A Florida School Is Holding Back Yearbooks Because Of Student Protest Photos

By Rick Gonzales | 2 weeks ago

yearbook

Students at Lyman High School in central Florida have been told they will not be receiving their yearbooks until certain “alterations” can be made. The “alterations” include covering up images, as well as their descriptions, of students holding a “love is love” sign and rainbow flags while protesting the state’s Parental Rights in Education Bill, also known as the “Don’t Say Gay” bill. This bill was recently signed into law by Governor Ron DeSantis.

Seminole County Public Schools wanted to be clear on the fact that they were not opposing the fact that the students in the images were protesting the law. They were, in fact, all in favor of the walkout. But, according to the school district, the images and descriptions in the yearbook of the student walkout in March should not have been there in the first place.

Michael Hunter, Lyman High School’s principal, said that those images should have been “caught earlier in the review process.” Because it wasn’t, the school district will take unusual measures to make sure the images and descriptions fall within school policy. Instead of reprinting the entire batch of 600 yearbooks, the school will go through the process of covering up the images with stickers.

“Rather than reprinting the yearbook at substantial cost and delay, we have elected to cover that material that is out of compliance with board policy so that yearbooks can be distributed as soon as possible,” Hunter said in his statement via ABC News. To clarify the school and the district’s stance, Seminole County Public Schools spokesperson Mark Lawrence reiterated that the district didn’t have an issue with the protest, but with how the yearbook presented the material in question. The district felt that if they allowed the images to be seen in their entirety, it would look like the school was endorsing the protest, which then would be a violation of school board policy.

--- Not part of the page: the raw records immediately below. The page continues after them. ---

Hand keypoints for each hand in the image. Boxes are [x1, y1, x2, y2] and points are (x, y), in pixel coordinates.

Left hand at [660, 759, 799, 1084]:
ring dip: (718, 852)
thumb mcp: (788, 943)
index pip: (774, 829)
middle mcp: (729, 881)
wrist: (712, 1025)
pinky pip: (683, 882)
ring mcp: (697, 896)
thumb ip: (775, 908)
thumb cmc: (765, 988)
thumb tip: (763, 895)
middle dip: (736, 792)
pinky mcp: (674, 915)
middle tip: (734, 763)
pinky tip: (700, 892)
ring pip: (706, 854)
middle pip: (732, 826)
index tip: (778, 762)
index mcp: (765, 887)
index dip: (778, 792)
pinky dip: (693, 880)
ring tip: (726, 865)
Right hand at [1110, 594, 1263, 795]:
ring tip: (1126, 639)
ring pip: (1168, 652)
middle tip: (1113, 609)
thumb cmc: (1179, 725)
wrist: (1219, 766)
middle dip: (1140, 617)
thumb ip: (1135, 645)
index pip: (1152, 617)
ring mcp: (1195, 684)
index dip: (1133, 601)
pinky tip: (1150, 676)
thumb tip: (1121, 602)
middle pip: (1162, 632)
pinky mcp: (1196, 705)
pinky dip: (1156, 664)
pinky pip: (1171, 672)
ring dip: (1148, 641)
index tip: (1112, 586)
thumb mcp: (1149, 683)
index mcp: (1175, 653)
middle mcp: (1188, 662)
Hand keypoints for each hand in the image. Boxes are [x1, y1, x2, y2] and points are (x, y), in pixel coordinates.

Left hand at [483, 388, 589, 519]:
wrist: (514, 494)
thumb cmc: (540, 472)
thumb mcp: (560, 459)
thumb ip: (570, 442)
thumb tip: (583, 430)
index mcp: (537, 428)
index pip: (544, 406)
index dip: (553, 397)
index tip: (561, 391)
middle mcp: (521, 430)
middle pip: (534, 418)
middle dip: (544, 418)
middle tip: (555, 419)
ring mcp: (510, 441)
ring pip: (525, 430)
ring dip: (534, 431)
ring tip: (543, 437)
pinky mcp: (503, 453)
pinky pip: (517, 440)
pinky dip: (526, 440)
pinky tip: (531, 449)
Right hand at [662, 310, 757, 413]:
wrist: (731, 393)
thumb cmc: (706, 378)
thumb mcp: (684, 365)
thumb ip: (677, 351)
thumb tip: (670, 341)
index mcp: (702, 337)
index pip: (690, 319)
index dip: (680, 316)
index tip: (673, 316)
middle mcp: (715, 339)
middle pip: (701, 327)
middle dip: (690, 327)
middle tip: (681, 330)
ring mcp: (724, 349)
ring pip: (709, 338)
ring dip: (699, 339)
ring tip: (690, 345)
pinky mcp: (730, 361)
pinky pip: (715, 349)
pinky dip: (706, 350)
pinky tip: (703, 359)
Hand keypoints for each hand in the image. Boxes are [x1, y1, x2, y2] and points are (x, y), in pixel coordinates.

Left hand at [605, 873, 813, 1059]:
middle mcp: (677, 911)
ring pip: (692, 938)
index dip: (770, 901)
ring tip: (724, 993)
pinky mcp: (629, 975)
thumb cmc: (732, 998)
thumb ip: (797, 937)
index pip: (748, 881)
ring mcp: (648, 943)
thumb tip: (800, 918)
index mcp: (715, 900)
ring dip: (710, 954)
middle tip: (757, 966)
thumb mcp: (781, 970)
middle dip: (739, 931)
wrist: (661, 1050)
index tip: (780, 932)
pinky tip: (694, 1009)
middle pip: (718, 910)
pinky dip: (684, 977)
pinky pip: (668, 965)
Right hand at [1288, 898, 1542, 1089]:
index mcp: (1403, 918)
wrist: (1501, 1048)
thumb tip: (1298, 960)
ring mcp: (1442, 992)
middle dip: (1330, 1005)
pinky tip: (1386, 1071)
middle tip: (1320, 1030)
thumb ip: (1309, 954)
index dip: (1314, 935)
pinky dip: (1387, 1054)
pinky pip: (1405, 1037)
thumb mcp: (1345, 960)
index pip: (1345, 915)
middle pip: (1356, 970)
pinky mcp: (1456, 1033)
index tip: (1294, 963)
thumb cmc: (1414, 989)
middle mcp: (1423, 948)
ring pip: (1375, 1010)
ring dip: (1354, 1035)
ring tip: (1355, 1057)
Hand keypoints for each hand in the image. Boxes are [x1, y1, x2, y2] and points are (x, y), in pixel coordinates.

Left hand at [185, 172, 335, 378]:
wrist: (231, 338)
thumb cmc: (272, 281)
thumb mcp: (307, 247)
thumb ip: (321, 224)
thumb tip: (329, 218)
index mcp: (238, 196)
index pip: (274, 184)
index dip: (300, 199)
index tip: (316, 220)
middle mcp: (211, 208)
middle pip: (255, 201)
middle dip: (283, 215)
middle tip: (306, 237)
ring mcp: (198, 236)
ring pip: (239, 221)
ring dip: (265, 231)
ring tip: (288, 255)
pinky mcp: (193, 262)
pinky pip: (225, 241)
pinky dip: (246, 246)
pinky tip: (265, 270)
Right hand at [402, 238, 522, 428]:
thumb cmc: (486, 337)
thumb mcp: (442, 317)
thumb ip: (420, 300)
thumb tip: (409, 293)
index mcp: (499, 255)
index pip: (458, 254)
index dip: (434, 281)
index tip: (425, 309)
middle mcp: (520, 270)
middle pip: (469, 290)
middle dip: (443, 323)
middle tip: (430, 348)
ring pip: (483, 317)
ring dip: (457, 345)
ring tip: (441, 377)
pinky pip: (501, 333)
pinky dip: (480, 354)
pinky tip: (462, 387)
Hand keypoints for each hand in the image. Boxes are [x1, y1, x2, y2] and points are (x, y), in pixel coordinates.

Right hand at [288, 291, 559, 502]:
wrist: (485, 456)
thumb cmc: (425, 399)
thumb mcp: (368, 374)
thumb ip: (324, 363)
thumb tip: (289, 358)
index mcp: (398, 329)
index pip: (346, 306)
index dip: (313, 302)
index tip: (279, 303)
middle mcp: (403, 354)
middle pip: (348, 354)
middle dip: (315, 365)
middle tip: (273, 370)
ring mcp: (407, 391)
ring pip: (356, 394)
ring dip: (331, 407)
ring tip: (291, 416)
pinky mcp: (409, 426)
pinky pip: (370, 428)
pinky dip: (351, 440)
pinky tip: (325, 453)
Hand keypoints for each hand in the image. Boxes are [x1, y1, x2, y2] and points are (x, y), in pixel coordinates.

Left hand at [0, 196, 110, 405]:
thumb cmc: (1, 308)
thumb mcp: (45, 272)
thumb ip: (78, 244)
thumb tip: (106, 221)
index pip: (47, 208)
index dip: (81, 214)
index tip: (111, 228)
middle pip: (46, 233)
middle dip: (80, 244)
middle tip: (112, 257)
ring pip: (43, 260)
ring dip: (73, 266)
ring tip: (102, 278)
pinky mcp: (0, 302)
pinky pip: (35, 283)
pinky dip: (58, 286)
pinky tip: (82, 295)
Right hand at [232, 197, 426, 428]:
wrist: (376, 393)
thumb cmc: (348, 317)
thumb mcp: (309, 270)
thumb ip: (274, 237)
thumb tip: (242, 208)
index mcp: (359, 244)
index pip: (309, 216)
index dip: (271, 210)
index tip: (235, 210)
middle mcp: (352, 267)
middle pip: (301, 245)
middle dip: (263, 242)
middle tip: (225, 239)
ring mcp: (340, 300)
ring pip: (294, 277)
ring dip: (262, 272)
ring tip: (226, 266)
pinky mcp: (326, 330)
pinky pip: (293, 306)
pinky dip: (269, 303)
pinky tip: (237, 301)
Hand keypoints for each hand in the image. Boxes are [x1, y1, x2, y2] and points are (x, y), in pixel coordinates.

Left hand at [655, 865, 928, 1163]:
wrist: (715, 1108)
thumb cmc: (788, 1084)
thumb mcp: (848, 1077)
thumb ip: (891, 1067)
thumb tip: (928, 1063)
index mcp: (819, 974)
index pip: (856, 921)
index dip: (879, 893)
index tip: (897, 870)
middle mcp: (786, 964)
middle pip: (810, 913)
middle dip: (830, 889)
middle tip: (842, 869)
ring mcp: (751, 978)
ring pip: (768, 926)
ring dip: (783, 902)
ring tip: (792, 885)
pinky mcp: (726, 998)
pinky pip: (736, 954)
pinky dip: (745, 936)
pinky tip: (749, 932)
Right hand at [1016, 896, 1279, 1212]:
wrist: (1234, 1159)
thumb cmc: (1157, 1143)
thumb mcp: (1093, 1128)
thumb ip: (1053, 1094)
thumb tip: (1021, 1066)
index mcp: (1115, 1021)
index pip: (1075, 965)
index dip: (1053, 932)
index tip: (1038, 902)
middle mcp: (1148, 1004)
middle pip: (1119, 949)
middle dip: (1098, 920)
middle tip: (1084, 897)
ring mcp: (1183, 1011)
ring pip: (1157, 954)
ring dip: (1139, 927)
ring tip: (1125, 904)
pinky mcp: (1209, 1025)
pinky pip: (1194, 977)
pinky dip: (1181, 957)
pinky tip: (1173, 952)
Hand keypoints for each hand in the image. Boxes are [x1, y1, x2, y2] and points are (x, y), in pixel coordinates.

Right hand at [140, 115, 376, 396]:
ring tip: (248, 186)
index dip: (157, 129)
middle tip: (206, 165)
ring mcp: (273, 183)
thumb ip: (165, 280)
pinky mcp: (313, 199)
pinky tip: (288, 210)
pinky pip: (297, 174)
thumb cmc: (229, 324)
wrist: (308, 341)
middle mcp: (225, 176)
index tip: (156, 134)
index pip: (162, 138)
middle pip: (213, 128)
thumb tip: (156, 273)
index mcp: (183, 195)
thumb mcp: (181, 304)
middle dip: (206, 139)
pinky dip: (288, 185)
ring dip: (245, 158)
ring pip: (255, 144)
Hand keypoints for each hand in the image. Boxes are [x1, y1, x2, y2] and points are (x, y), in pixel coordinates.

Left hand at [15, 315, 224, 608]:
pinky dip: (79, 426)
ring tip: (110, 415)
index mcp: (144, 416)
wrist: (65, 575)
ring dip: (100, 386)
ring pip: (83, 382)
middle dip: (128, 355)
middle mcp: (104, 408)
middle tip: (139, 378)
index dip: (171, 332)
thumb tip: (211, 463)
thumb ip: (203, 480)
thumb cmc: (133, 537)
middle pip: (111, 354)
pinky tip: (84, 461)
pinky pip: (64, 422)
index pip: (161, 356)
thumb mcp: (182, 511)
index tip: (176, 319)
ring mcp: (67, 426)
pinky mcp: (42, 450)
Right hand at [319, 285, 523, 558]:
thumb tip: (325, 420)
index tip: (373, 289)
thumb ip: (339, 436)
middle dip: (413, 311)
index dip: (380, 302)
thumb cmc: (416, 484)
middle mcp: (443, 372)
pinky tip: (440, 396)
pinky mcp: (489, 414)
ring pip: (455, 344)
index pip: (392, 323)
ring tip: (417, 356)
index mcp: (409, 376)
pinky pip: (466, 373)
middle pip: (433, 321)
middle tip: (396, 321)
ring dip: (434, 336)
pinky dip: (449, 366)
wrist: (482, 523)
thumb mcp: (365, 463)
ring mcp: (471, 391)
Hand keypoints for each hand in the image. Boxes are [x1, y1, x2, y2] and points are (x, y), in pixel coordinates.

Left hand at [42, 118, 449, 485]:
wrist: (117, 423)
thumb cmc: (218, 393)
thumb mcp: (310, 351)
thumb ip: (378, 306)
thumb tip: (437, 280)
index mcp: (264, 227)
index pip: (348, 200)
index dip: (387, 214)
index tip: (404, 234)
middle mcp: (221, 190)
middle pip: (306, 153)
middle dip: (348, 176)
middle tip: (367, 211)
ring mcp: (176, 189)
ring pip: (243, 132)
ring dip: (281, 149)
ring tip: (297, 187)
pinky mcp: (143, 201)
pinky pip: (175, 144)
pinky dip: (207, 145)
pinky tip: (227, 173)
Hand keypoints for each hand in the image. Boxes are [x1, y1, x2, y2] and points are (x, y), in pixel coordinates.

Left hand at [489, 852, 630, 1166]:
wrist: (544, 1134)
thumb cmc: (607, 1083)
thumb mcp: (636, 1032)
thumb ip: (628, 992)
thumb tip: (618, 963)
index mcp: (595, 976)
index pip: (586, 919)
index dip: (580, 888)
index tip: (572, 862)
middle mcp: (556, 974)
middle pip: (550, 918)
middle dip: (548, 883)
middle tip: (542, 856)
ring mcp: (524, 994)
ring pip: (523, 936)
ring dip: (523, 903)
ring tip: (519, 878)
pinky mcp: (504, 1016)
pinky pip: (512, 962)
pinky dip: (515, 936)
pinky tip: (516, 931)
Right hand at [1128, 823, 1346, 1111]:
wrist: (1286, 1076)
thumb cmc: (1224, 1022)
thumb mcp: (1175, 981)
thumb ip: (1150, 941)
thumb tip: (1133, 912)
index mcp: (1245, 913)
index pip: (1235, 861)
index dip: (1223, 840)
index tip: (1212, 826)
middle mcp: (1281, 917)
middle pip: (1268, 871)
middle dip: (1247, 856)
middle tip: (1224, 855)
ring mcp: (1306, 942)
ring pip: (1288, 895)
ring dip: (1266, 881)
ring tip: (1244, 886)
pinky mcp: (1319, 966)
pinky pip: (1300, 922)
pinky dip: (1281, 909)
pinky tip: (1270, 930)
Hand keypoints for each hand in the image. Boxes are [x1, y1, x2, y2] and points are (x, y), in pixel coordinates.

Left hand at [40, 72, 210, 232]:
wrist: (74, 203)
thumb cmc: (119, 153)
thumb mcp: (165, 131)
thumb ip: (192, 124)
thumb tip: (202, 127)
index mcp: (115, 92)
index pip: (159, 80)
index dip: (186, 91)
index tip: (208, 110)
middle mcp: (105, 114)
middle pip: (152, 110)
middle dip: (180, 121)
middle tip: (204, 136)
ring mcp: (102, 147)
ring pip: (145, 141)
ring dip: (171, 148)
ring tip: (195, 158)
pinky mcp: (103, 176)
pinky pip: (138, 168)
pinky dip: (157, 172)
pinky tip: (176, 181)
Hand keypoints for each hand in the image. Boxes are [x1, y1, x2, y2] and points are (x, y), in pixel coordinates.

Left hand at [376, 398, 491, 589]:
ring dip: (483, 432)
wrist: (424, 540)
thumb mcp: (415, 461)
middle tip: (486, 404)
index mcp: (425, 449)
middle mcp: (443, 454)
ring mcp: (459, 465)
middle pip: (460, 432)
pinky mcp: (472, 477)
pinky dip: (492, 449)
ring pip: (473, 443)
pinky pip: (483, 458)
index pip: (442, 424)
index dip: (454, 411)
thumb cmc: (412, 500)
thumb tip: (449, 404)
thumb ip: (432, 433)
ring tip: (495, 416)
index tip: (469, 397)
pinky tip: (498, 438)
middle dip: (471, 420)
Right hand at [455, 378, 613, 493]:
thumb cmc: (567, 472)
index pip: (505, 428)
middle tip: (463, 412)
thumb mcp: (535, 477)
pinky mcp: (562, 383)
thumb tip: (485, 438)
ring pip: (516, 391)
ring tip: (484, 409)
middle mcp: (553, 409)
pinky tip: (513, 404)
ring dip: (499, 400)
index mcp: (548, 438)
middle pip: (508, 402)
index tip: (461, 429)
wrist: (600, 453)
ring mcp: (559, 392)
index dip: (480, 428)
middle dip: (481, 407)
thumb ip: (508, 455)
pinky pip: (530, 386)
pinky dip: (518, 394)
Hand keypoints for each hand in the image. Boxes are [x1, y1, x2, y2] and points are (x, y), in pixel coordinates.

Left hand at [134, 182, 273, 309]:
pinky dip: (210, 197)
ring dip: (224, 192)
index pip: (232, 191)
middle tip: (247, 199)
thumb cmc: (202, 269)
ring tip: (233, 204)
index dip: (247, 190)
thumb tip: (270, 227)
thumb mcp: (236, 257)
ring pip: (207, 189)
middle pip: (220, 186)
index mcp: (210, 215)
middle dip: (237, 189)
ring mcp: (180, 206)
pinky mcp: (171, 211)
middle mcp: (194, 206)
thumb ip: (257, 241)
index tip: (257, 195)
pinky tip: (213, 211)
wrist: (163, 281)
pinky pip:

“The issue at hand here is not the photos or the topic for which the students were protesting,” Lawrence explained. “If these items were caught earlier prior to print, some simple editing/tweaking likely could’ve occurred to make that section in compliance prior to print.” As to what type of yearbook editing would have been necessary, Lawrence indicated that “specifically making it clear that this particular event was a ‘student’-led event that was not sponsored, endorsed, or promoted by the district or school would’ve solved the issue.”

yearbook

Lawrence wanted to point out again that it wasn’t the student protest that was at issue. He said that the Lyman High School yearbook dedicates a separate page to the school’s Gay-Straight Alliance Club. He said that elsewhere in the yearbook it shows school students at a pride march proudly waving rainbow flags. But he claims that those images fall within the school board’s policy.

When coming up with solutions to get the yearbooks into the hands of waiting students, school officials came up with the sticker solution. It was the least costly and one that wouldn’t delay getting yearbooks to the students before seniors graduated and summer break ensued. Danielle Pomeranz is the yearbook’s faculty advisor and before looking into the sticker solution, she looked at reprinting the whole bundle. It would have cost the school and district $45,000 to make that happen.

Obviously, some of the students were not happy with the school policy. “This really shouldn’t be happening because all we did as journalists was document what was happening at our school on our campus,” said Skye Tiedemann to the Orlando Sentinel. She is one of the yearbook’s editors-in-chief. “To have that covered up isn’t right. … This is censorship.”

Rep. Carlos G. Smith is a Democrat and the Sunshine State’s first LGBTQIA2S+ Latino legislator and he tweeted out after the pulling of the yearbook, “This censorship is a direct result of the law these students were protesting. #WeWillNotBeErased in this so-called ‘free state.'” The law he is referring to is the one DeSantis recently signed that outlawed any form of classroom discussion on gender identity or sexual orientation in grades K through 3.

Another Democrat, State Rep. Anna Eskamani from the Orlando area put pen to paper and wrote a letter to the school board members expressing her disappointment in their decision. “Students were empowered to craft a yearbook that reflects their lived experience of the academic year and did so with professionalism — sharing a piece of history on Lyman’s campus, one that should be reflected upon,” Eskamani wrote. “Not censored.”Students at the school have decided to speak up. They have created the hashtag, “#stopthestickers,” which is making its rounds across social media. They have also planned a peaceful protest that will accompany the upcoming school board meeting.